I think the problem you mentioned is the high season for transportation, right? But I think it will much better if you can spend a Chinese Spring Festival in China! It is a good chance to feel the Chinese custom in person during this special period:D
Jul 15, 2012 01:52
#4  
GUESTCLAIRA : I’m a web developer, not an aonrdid developer–but typing from my aonrdid phone. A few thoughts @Ken, Thanks for your feedback! Your first point is exactly what I was thinking, and is my primary motivation for wanting to give this to the community once I make it work for me (or even before then, depending on how the development goes). I assume by Win7 you are referring to the Windows 7 Phone series, and not the desktop OS. If so, I'd definitely like to see that happen as well, though for faster adoption and higher interest, I think I'd want to put it on the iPhone platform first.Your third point gives me hope; I sometimes wonder if that's the case particularly for the kind of app design I'm hoping to streamline with this project.
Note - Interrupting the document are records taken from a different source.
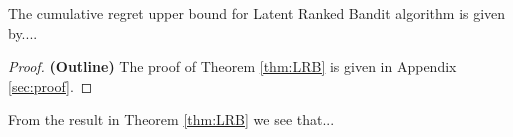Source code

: \begin{theorem}
\label{thm:LRB}
The cumulative regret upper bound for Latent Ranked Bandit algorithm is given by....
\end{theorem}

\begin{proof} \textbf{(Outline)}
The proof of Theorem \ref{thm:LRB} is given in Appendix \ref{sec:proof}. 
\end{proof}

\begin{discussion}
\label{disc:proof}
From the result in Theorem \ref{thm:LRB} we see that...
\end{discussion}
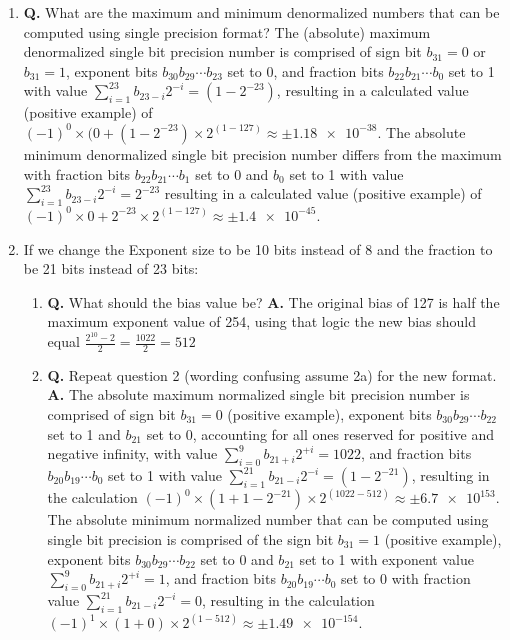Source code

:\documentclass[main.tex]{subfiles}
\begin{document}
\begin{enumerate}
\begin{enumerate}
    \item \textbf{Q.} What are the maximum and minimum denormalized numbers that can be computed using single precision format?  The (absolute) maximum denormalized single bit precision number is comprised of sign bit $b_{31} = 0$ or $b_{31} = 1$, exponent bits $b_{30} b_{29} \cdots b_{23}$ set to 0, and fraction bits $b_{22} b_{21} \cdots b_{0}$ set to 1 with value $\sum_{i=1}^{23} b_{23-i} 2^{-i} = (1-2^{-23})$, resulting in a calculated value (positive example) of $(-1)^0 \times (0+(1-2^{-23}) \times 2^{(1-127)} \approx \pm\num{1.18e-38}$. The absolute minimum denormalized single bit precision number differs from the maximum with fraction bits $b_{22} b_{21} \cdots b_{1}$ set to 0 and $b_{0}$ set to 1 with value $\sum_{i=1}^{23} b_{23-i} 2^{-i} = 2^{-23}$ resulting in a calculated value (positive example) of $(-1)^0 \times 0+2^{-23} \times 2^{(1-127)} \approx \pm\num{1.4e-45}$.
    
    \item {} If we change the Exponent size to be 10 bits instead of 8 and the fraction to be 21 bits instead of 23 bits:
    
    \begin{enumerate}
        \item \textbf{Q.} What should the bias value be? \textbf{A.} The original bias of 127 is half the maximum exponent value of 254, using that logic the new bias should equal $\frac{2^{10} - 2}{2} = \frac{1022}{2}=512$
        
        \item \textbf{Q.} Repeat question 2 (wording confusing assume 2a) for the new format. \textbf{A.} The absolute maximum normalized single bit precision number is comprised of sign bit $b_{31} = 0$ (positive example), exponent bits $b_{30} b_{29} \cdots b_{22}$ set to 1 and $b_{21}$ set to 0, accounting for all ones reserved for positive and negative infinity, with value $\sum_{i=0}^{9} b_{21+i} 2^{+i} = 1022$, and fraction bits $b_{20} b_{19} \cdots b_{0}$ set to 1 with value $\sum_{i=1}^{21} b_{21-i} 2^{-i} = (1-2^{-21})$, resulting in the calculation $(-1)^0 \times (1+1-2^{-21}) \times 2^{(1022-512)} \approx \pm \num{6.7e153}$. The absolute minimum normalized number that can be computed using single bit precision is comprised of the sign bit $b_{31} = 1$ (positive example), exponent bits $b_{30} b_{29} \cdots b_{22}$ set to 0 and $b_{21}$ set to 1 with exponent value $\sum_{i=0}^{9} b_{21+i} 2^{+i} = 1$, and fraction bits $b_{20} b_{19} \cdots b_{0}$ set to 0 with fraction value $\sum_{i=1}^{21} b_{21-i} 2^{-i} = 0$, resulting in the calculation  $(-1)^1 \times (1+0) \times 2^{(1-512)} \approx \pm \num{1.49e-154}$.
        

\end{enumerate}
\end{enumerate}
\end{enumerate}
\end{document}

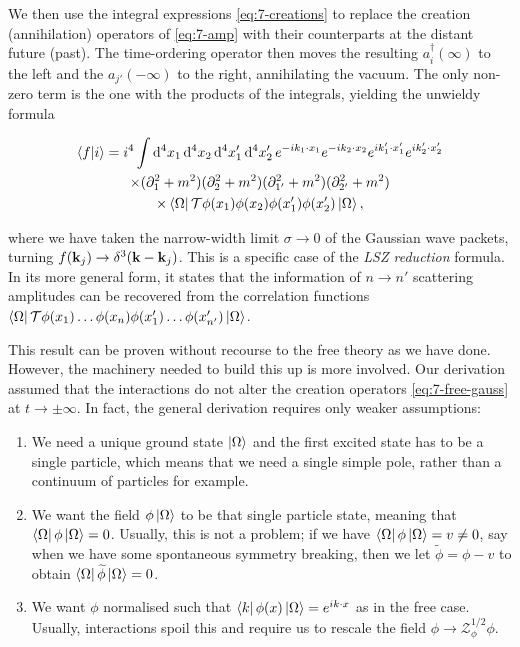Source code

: We then use the integral expressions \eqref{eq:7-creations} to replace the creation (annihilation) operators of \eqref{eq:7-amp} with their counterparts at the distant future (past).
The time-ordering operator then moves the resulting $a_i^{\dagger}(\infty)$ to the left and the $a_{j'}(-\infty)$ to the right, annihilating the vacuum. The only non-zero term is the one with the products of the integrals, yielding the unwieldy formula
\begin{simplebox}
  \begin{multline}
    \label{eq:lsz}
    \bra{f}\ket{i} = i^4 \int \dd[4]{x_1} \dd[4]{x_2} \dd[4]{x_1'}\dd[4]{x_2'} e^{-i k_1 \cdot x_1} e^{-i k_2 \cdot x_2} e^{i k_1' \cdot x_1'} e^{i k_2' \cdot x_2'} \\
     \times (\partial_1^2 + m^2) (\partial^2_2 + m^2) (\partial_{1'}^2 + m^2) (\partial_{2'}^2 + m^2) \\
     \times \bra{\Omega} \mathcal{T} \phi(x_1) \phi(x_2) \phi(x_1') \phi(x_2') \ket{\Omega},
  \end{multline}
\end{simplebox}
where we have taken the narrow-width limit $\sigma \to 0$ of the Gaussian wave packets, turning $f(\vb{k}_j) \to \delta^3 (\vb{k} - \vb{k}_j)$.
This is a specific case of the \emph{LSZ reduction} formula.
In its more general form, it states that the information of $n \to n'$ scattering amplitudes can be recovered from the correlation functions $\bra{\Omega} \mathcal{T} \phi(x_1) \dots \phi(x_n) \phi(x'_1) \dots \phi(x'_{n'}) \ket{\Omega}$.

This result can be proven without recourse to the free theory as we have done. However, the machinery needed to build this up is more involved.
Our derivation assumed that the interactions do not alter the creation operators \eqref{eq:7-free-gauss} at $t \to \pm \infty$.
In fact, the general derivation requires only weaker assumptions:
\begin{enumerate}[1)]
  \item We need a unique ground state $\ket{\Omega}$ and the first excited state has to be a single particle, which means that we need a single simple pole, rather than a continuum of particles for example.
  \item We want the field $\phi \ket{\Omega}$ to be that single particle state, meaning that $ \bra{\Omega} \phi \ket{\Omega} = 0$.
    Usually, this is not a problem; if we have $\bra{\Omega} \phi \ket{\Omega} = v \neq 0$, say when we have some spontaneous symmetry breaking, then we let $\widetilde{\phi} = \phi - v$ to obtain $\bra{\Omega} \widetilde{\phi} \ket{ \Omega} = 0$.
  \item We want $\phi$ normalised such that $\bra{k} \phi(x) \ket{\Omega} = e^{i k \cdot x}$ as in the free case.
  Usually, interactions spoil this and require us to rescale the field $\phi \to \mathcal{Z}_\phi^{1 / 2} \phi$.
\end{enumerate}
I think games will probably never migrate away from native code, simply for performance reasons if nothing else. But I can imagine that HTML5 and better browser implementations may evolve on mobile devices to the point that something like AML won't be as appealing to a developer because, while it is easy, just building a web page for a mobile device is even easier and accomplishes 90% of their goal.For your fourth point, that also is a really interesting idea. I'm not sure if that would have enough perceived benefit for developers though, since the visual limitations of most mobile devices might make it seem like making your web app the exact same structure as your mobile app would be a bad idea. You can do so much more with HTML5 and CSS3 that if all you had was a mobile-like interface, a full desktop web visitor could be dissatisfied. Perhaps AML could strip out non-mobile-friendly elements from the design though during the native mobile conversion process hmm. That will be good to keep in mind while I keep working on it!